If the expression forsinewave is y=Asin(ωt±α)
then α is the phase angle.
But what is time displacement looking at that expression?
Thank you

2. Dec 18, 2011

### Mentallic

Time displacement? I assume you mean how long it takes for the sine wave to repeat a cycle, or its [STRIKE]frequency[/STRIKE].

All sine waves repeat every $2\pi$ units. So what we're looking for is

$$wt_1+\alpha+2\pi$$

to be equal to

$$wt_2+\alpha$$

and we want to find t2 in terms of t1, t2>t1

So equating each expression and simplifying:

$$wt_1+\alpha+2\pi=wt_2+\alpha$$

$$wt_2=wt_1+2\pi$$

$$t_2=t_1+\frac{2\pi}{w}$$

So clearly from this, we can see that the time it takes from the first point in a cycle (t1) to the next (t2) takes $2\pi/w$ time.

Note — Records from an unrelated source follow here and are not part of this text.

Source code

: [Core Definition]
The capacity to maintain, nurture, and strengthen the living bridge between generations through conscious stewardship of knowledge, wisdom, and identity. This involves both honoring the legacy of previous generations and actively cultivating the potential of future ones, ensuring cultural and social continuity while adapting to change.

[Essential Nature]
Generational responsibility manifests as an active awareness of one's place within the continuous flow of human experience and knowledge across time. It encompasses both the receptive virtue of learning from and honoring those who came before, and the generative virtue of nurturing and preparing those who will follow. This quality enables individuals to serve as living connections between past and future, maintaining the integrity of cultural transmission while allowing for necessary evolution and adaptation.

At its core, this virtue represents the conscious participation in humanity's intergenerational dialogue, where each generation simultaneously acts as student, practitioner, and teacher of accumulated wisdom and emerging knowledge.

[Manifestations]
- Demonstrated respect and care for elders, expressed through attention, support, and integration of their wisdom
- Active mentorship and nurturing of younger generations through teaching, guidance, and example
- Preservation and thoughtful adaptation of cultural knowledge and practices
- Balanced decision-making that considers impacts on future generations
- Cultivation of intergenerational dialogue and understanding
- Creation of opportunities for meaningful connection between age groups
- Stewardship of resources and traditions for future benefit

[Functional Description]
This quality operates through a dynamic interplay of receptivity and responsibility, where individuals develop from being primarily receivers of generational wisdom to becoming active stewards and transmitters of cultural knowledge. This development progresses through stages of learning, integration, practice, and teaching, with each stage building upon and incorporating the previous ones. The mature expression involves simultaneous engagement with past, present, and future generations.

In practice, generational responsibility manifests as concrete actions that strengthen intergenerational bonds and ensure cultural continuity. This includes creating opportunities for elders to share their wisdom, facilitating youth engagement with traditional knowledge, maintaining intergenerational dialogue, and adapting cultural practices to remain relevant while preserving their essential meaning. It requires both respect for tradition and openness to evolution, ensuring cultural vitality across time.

Also to get a more intuitive understanding of this, just think about the length of a complete cycle for sin(x), then sin(2x), sin(x/3) - which is the same as sin(1/3*x) etc.

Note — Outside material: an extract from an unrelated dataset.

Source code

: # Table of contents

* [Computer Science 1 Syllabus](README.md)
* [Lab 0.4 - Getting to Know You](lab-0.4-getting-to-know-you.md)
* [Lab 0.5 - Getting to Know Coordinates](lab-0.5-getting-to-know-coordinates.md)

edit: meant to say period, not frequency.

Last edited: Dec 18, 2011
3. Dec 18, 2011

### greg997

Thank you for your really good explanation.
But I am not sure this is the answer to the question I was given. I am not sure.
Can frequency and time period T be called time displacement? Is it not about that phase angle?
Thanks any way

4. Dec 18, 2011

### technician

Is it ω that is worrying you?
ω is an 'angular velocity' it is the number of cycles (given in radians) completed per second
1 cycle is 2∏ radians and therefore ω = 2∏/T where T is the time for 1 cycle.... the time period

So T = 2∏/ω

and frequency f = 1/T = ω/2∏

Hope this helps

5. Dec 18, 2011

### LCKurtz

You haven't given the definition of "time displacement". If you write$$sin(\omega t \pm \alpha) = \sin(\omega(t \pm \frac \alpha \omega))$$ is it the $\pm\frac \alpha \omega$ you want? (Notice that is a question; I'm just guessing here).